All the work was done on a prototype instrument with a low throughput, Turner noted, which limited them to analyzing bacterial-type modifications. Next on the list, he said, is more complex mammalian DNA with cytosine modifications.
Because the method is still in early development, no collaborators outside of PacBio have had access to it yet. The company is currently developing algorithms to process the data, as well as a comprehensive database of kinetic reference data from unmethylated DNA to account for sequence context, so researchers will not have to sequence control DNA each time. They are also modifying the polymerase enzyme to make it more sensitive to methylation. The plan is to make methylation sequencing available to customers in mid-2011.

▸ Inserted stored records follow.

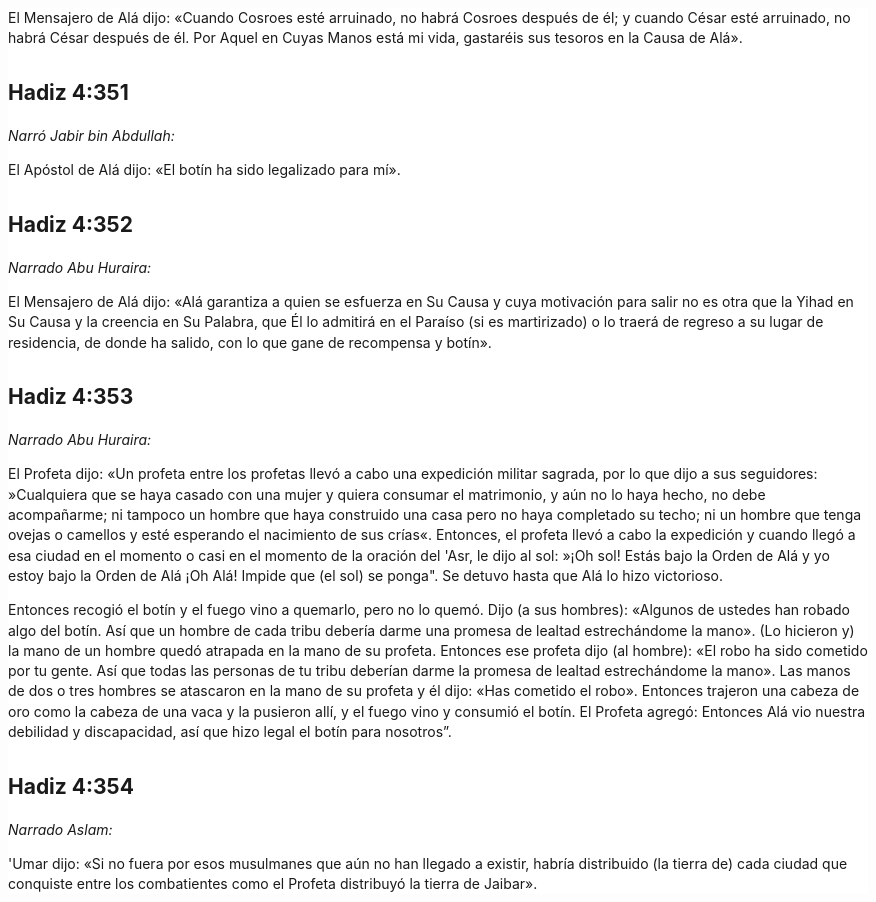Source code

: El Mensajero de Alá dijo: «Cuando Cosroes esté arruinado, no habrá Cosroes después de él; y cuando César esté arruinado, no habrá César después de él. Por Aquel en Cuyas Manos está mi vida, gastaréis sus tesoros en la Causa de Alá».


## Hadiz 4:351

_Narró Jabir bin Abdullah:_

El Apóstol de Alá dijo: «El botín ha sido legalizado para mí».


## Hadiz 4:352

_Narrado Abu Huraira:_

El Mensajero de Alá dijo: «Alá garantiza a quien se esfuerza en Su Causa y cuya motivación para salir no es otra que la Yihad en Su Causa y la creencia en Su Palabra, que Él lo admitirá en el Paraíso (si es martirizado) o lo traerá de regreso a su lugar de residencia, de donde ha salido, con lo que gane de recompensa y botín».


## Hadiz 4:353

_Narrado Abu Huraira:_

El Profeta dijo: «Un profeta entre los profetas llevó a cabo una expedición militar sagrada, por lo que dijo a sus seguidores: »Cualquiera que se haya casado con una mujer y quiera consumar el matrimonio, y aún no lo haya hecho, no debe acompañarme; ni tampoco un hombre que haya construido una casa pero no haya completado su techo; ni un hombre que tenga ovejas o camellos y esté esperando el nacimiento de sus crías«. Entonces, el profeta llevó a cabo la expedición y cuando llegó a esa ciudad en el momento o casi en el momento de la oración del 'Asr, le dijo al sol: »¡Oh sol! Estás bajo la Orden de Alá y yo estoy bajo la Orden de Alá ¡Oh Alá! Impide que (el sol) se ponga". Se detuvo hasta que Alá lo hizo victorioso.

Entonces recogió el botín y el fuego vino a quemarlo, pero no lo quemó. Dijo (a sus hombres): «Algunos de ustedes han robado algo del botín. Así que un hombre de cada tribu debería darme una promesa de lealtad estrechándome la mano». (Lo hicieron y) la mano de un hombre quedó atrapada en la mano de su profeta. Entonces ese profeta dijo (al hombre): «El robo ha sido cometido por tu gente. Así que todas las personas de tu tribu deberían darme la promesa de lealtad estrechándome la mano». Las manos de dos o tres hombres se atascaron en la mano de su profeta y él dijo: «Has cometido el robo». Entonces trajeron una cabeza de oro como la cabeza de una vaca y la pusieron allí, y el fuego vino y consumió el botín. El Profeta agregó: Entonces Alá vio nuestra debilidad y discapacidad, así que hizo legal el botín para nosotros”.


## Hadiz 4:354

_Narrado Aslam:_

'Umar dijo: «Si no fuera por esos musulmanes que aún no han llegado a existir, habría distribuido (la tierra de) cada ciudad que conquiste entre los combatientes como el Profeta distribuyó la tierra de Jaibar».


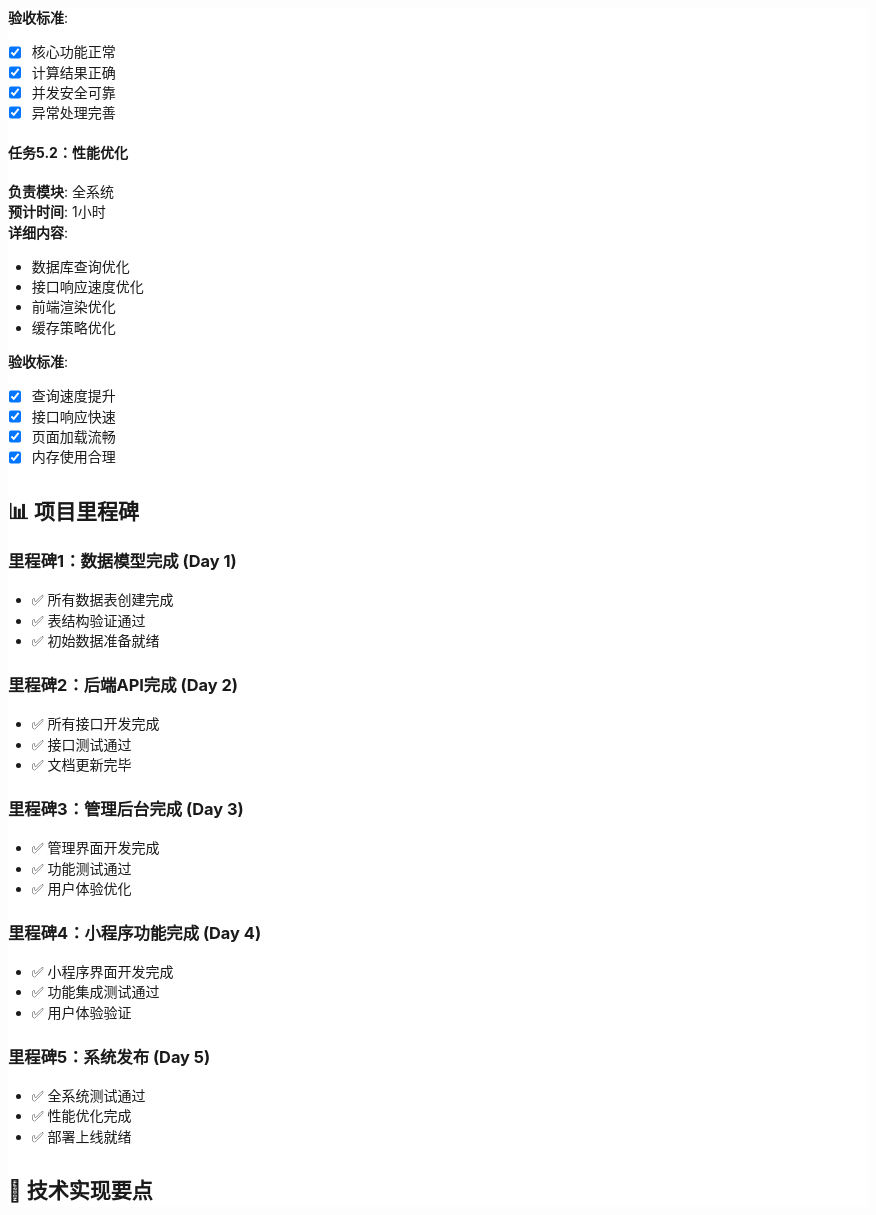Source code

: **验收标准**:
- [x] 核心功能正常
- [x] 计算结果正确
- [x] 并发安全可靠
- [x] 异常处理完善

#### 任务5.2：性能优化
**负责模块**: 全系统  
**预计时间**: 1小时  
**详细内容**:
- 数据库查询优化
- 接口响应速度优化
- 前端渲染优化
- 缓存策略优化

**验收标准**:
- [x] 查询速度提升
- [x] 接口响应快速
- [x] 页面加载流畅
- [x] 内存使用合理

## 📊 项目里程碑

### 里程碑1：数据模型完成 (Day 1)
- ✅ 所有数据表创建完成
- ✅ 表结构验证通过
- ✅ 初始数据准备就绪

### 里程碑2：后端API完成 (Day 2)
- ✅ 所有接口开发完成
- ✅ 接口测试通过
- ✅ 文档更新完毕

### 里程碑3：管理后台完成 (Day 3)
- ✅ 管理界面开发完成
- ✅ 功能测试通过
- ✅ 用户体验优化

### 里程碑4：小程序功能完成 (Day 4)
- ✅ 小程序界面开发完成
- ✅ 功能集成测试通过
- ✅ 用户体验验证

### 里程碑5：系统发布 (Day 5)
- ✅ 全系统测试通过
- ✅ 性能优化完成
- ✅ 部署上线就绪

## 🔧 技术实现要点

PacBio is also working on extending the method to other base modifications besides methylation, and might develop polymerases optimized for each type. "The technique is extremely sensitive, and we have tested a variety of different types of modified nucleobases," Turner said. "Our experience so far is that every single modified nucleobase that we have put into the system has produced a detectable signal."
The authors also note in the paper that the approach could eventually be useful for de novo detection of methylation in the absence of a reference database, "by tabulating expected kinetics over a suitable number of contexts or by taking advantage of heuristics that embody the observed trends in SMRT sequencing kinetics." Indeed, since submitting the paper, the researchers have found that the relevant sequence context is "small and predictable enough" for de novo methylation sequencing, Turner said.
According to Michael Freitag, an assistant professor of biochemistry and biophysics at Oregon State University, the main advantages of PacBio's methylation detection method are that it is direct, requiring no special preparation of methylated DNA, and that it has the potential to generate much longer reads than other technologies, such as the Illumina and 454 platforms he has worked with. "But there are lots of unknowns still," he said, including how error rates will be quantified. "That will become more obvious once they release a machine."
In the future, Freitag said, it is conceivable that the platform could be used for diagnostic applications that require the methylation status of DNA to be determined, for example in cancer. "This would be a great tool for that," he said, because it is probably going to be faster and less expensive than bisulfite sequencing.
And in addition, PacBio's method could enable scientists to learn more about the mechanisms of DNA polymerase enzyme kinetics, a field he said has laid dormant for a long time. "Their paper is interesting even from a basic science point of view — clearly not your average 'methods' paper," he said.